Quer estejamos a falar da cor da pele, de religião, de orientação sexual ou de doença mental, o estigma é um construto que envolve o conhecimento (ou a falta dele, levando à manutenção de mitos e crenças), atitudes (sob a forma de preconceitos) e comportamentos de discriminação.

Apesar de existir hoje em dia uma maior acessibilidade ao conhecimento, este facto nem sempre se traduz numa mudança de atitudes e comportamentos, continuando a atribuir-se rótulos negativos às pessoas com doença mental. Continua a dizer-se que são perigosas, violentas, imprevisíveis e incompetentes ou até mesmo responsáveis pela sua própria doença, quando sabemos que estão até em maior risco de serem sujeitas a violência ou abusos.

== == ==

Questões e tarefas:
**A.** Enumere todos os rótulos negativos que, segundo o texto sobre o estigma, continuam a ser atribuídos às pessoas com doença mental.
**B.** No texto sobre o estigma, reescreva tudo desde "Quer estejamos a" até "violência ou abusos.", trocando "preconceitos" por "juízos prévios".

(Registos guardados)
== == ==

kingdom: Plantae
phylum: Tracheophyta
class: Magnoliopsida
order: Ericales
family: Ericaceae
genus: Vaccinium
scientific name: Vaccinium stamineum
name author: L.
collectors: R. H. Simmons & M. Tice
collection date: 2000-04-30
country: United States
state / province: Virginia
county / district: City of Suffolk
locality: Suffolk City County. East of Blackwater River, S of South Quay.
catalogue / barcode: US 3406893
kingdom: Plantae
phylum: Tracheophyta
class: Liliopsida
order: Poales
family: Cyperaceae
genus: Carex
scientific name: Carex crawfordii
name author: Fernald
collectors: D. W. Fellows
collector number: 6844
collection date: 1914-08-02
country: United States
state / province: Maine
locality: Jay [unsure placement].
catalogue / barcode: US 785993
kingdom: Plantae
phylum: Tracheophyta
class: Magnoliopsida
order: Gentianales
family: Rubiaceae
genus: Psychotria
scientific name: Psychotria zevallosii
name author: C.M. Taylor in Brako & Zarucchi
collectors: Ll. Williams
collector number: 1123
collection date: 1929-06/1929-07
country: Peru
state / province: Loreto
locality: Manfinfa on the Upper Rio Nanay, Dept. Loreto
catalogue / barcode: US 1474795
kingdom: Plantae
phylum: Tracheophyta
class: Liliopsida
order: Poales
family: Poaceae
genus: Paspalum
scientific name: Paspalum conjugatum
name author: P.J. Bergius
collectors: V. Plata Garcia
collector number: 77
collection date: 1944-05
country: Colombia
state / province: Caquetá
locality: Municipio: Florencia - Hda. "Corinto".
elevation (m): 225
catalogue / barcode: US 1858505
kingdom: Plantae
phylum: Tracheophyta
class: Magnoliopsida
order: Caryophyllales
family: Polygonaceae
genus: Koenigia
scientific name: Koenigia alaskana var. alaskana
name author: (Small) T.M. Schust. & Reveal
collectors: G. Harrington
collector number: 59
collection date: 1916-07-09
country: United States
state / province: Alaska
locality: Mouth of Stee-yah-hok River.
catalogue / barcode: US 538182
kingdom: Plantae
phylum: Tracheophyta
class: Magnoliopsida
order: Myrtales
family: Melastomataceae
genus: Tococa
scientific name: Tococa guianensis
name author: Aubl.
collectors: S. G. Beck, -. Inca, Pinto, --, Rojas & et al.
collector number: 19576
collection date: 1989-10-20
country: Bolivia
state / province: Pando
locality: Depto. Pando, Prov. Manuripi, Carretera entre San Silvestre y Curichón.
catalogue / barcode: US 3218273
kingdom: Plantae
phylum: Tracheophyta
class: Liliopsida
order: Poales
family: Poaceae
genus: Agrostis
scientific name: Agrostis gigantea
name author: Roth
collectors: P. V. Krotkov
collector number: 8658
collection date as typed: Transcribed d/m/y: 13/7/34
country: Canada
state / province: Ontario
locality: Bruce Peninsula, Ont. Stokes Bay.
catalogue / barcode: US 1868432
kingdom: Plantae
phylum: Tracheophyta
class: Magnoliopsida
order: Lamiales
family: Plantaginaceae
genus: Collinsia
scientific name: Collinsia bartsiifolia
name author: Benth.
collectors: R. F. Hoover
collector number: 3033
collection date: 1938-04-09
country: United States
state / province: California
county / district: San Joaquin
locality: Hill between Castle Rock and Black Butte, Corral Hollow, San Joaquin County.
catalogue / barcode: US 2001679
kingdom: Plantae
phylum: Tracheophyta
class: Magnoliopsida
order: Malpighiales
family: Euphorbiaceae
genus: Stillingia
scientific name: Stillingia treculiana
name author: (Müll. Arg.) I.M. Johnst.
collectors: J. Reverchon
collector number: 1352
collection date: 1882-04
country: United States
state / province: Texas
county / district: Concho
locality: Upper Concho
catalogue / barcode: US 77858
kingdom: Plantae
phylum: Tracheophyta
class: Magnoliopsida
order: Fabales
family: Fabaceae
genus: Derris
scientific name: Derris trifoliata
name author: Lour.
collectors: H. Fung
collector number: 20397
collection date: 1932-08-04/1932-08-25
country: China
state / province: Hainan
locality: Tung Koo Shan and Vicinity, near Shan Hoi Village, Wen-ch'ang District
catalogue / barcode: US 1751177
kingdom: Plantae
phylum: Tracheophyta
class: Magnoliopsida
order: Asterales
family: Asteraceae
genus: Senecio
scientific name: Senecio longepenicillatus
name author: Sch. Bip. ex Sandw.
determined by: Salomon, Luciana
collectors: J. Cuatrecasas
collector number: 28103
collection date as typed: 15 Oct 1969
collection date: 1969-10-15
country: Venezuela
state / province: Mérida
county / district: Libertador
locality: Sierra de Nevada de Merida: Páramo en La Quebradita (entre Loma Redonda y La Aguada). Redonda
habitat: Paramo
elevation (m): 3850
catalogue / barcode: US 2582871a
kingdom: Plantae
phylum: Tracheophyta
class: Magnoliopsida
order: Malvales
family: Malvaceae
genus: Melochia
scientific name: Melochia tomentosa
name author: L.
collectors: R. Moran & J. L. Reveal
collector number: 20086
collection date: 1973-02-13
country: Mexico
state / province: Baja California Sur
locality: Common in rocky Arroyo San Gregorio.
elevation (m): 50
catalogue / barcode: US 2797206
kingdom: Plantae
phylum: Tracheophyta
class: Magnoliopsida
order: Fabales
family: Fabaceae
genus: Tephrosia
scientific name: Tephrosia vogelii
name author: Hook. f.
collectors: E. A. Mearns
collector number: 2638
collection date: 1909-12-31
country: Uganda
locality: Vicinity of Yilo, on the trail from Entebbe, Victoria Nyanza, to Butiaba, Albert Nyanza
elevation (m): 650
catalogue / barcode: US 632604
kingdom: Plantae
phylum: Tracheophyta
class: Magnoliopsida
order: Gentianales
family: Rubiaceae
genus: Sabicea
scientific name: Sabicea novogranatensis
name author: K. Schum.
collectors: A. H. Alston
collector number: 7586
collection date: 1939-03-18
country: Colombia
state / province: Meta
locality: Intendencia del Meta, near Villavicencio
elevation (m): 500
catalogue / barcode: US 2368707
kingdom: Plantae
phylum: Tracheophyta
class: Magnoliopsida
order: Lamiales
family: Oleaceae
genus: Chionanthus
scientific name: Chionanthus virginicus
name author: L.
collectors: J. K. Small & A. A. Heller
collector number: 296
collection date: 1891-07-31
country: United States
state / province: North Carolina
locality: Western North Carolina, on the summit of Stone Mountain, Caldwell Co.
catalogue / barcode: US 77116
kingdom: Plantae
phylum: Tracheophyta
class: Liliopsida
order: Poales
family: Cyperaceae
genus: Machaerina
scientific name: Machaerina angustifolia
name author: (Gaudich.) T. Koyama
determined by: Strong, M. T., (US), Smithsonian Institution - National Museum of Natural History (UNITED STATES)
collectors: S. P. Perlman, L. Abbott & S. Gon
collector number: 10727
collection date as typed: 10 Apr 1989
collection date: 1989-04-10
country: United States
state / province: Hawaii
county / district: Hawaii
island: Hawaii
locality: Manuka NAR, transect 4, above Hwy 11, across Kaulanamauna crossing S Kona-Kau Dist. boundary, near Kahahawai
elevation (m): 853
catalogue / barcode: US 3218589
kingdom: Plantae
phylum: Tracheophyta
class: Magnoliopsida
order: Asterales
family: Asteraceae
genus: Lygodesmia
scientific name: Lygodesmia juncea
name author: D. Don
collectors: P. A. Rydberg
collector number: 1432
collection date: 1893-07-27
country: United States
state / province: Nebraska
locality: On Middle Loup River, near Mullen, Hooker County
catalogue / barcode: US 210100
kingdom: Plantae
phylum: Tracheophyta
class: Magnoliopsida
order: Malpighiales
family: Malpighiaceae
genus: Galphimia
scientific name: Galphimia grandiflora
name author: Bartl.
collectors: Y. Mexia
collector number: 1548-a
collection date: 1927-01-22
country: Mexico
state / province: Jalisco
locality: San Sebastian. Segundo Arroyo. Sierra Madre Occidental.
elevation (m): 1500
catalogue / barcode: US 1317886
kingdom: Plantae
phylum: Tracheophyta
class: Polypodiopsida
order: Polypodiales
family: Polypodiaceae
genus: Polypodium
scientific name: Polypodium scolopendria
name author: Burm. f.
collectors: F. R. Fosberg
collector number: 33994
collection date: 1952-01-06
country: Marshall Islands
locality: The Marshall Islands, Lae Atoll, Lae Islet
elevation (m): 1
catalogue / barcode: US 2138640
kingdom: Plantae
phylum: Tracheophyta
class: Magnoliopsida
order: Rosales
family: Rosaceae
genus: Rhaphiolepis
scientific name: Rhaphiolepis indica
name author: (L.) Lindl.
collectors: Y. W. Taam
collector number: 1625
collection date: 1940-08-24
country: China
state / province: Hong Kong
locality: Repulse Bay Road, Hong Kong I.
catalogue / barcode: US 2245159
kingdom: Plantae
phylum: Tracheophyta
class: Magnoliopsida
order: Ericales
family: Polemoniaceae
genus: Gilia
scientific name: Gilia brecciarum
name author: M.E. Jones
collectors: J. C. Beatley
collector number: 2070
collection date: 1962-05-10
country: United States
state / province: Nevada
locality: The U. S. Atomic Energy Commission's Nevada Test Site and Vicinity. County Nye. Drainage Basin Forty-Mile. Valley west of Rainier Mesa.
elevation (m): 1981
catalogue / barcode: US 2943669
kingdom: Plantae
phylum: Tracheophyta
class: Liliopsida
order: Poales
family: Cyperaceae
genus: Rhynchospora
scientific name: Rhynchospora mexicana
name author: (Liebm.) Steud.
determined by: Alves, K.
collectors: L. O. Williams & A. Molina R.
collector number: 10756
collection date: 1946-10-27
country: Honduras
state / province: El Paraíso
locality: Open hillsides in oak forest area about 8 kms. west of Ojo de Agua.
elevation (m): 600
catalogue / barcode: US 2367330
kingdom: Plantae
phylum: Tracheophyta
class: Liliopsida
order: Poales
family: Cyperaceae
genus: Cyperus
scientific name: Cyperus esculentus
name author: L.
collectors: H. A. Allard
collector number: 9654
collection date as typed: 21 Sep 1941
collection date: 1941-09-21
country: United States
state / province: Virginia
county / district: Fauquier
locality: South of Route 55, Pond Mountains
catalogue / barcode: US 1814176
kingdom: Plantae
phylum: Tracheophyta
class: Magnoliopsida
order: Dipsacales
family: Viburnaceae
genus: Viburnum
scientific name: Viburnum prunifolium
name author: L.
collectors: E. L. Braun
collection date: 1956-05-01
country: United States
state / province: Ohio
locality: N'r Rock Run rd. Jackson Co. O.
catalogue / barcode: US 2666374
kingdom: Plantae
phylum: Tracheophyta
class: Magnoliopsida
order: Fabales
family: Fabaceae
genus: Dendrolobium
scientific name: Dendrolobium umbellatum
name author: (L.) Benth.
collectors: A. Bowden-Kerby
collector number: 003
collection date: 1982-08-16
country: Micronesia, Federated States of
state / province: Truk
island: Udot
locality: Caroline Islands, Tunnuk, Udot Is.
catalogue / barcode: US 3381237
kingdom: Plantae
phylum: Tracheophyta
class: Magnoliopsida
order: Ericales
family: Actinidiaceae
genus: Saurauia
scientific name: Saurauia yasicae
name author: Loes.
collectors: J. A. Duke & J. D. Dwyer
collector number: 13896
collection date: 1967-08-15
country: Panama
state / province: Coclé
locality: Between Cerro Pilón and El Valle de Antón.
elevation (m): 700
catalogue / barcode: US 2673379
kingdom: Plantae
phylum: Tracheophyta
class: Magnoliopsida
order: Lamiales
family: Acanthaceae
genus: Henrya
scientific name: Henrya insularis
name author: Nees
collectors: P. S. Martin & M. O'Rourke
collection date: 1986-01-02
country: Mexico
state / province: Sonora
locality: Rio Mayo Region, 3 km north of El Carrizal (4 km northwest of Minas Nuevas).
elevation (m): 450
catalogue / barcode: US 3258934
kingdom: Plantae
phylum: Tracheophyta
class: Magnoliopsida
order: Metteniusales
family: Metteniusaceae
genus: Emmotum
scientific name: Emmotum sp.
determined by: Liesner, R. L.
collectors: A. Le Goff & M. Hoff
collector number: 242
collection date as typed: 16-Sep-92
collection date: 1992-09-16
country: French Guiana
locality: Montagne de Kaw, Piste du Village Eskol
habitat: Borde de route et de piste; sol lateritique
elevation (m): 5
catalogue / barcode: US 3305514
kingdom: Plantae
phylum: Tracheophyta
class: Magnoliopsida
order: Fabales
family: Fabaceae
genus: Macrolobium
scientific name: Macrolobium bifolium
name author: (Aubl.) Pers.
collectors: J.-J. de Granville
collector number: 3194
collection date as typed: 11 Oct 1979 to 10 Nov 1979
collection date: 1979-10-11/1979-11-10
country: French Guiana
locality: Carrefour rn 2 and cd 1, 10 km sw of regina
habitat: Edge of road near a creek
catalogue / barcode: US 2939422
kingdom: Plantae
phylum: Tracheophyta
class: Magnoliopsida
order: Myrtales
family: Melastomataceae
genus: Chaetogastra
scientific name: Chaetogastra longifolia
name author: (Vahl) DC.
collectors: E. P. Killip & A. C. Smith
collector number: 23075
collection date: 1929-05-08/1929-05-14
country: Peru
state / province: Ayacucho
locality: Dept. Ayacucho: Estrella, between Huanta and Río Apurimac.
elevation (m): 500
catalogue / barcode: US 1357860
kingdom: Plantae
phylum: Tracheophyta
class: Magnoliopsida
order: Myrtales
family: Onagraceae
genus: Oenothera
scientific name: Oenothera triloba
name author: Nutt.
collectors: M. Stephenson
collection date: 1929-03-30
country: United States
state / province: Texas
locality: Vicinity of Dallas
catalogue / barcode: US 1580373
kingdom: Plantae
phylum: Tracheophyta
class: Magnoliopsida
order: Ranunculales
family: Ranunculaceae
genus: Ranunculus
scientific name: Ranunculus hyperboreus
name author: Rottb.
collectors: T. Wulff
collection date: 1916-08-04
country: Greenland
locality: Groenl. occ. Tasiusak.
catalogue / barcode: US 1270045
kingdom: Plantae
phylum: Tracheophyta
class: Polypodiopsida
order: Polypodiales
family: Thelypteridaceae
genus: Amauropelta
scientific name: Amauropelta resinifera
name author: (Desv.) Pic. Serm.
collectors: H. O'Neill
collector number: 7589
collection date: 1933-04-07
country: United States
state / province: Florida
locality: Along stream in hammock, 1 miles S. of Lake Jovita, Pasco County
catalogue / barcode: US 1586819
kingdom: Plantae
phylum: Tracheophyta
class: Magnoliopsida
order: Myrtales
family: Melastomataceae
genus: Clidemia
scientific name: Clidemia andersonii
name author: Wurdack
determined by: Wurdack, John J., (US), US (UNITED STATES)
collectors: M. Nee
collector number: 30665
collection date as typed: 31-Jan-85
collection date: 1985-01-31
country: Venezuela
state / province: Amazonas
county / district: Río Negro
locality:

== == ==

Respostas por tarefa:
**A.**
- perigosas
- violentas
- imprevisíveis
- incompetentes
- responsáveis pela sua própria doença

**B.**
Quer estejamos a falar da cor da pele, de religião, de orientação sexual ou de doença mental, o estigma é um construto que envolve o conhecimento (ou a falta dele, levando à manutenção de mitos e crenças), atitudes (sob a forma de juízos prévios) e comportamentos de discriminação.

Apesar de existir hoje em dia uma maior acessibilidade ao conhecimento, este facto nem sempre se traduz numa mudança de atitudes e comportamentos, continuando a atribuir-se rótulos negativos às pessoas com doença mental. Continua a dizer-se que são perigosas, violentas, imprevisíveis e incompetentes ou até mesmo responsáveis pela sua própria doença, quando sabemos que estão até em maior risco de serem sujeitas a violência ou abusos.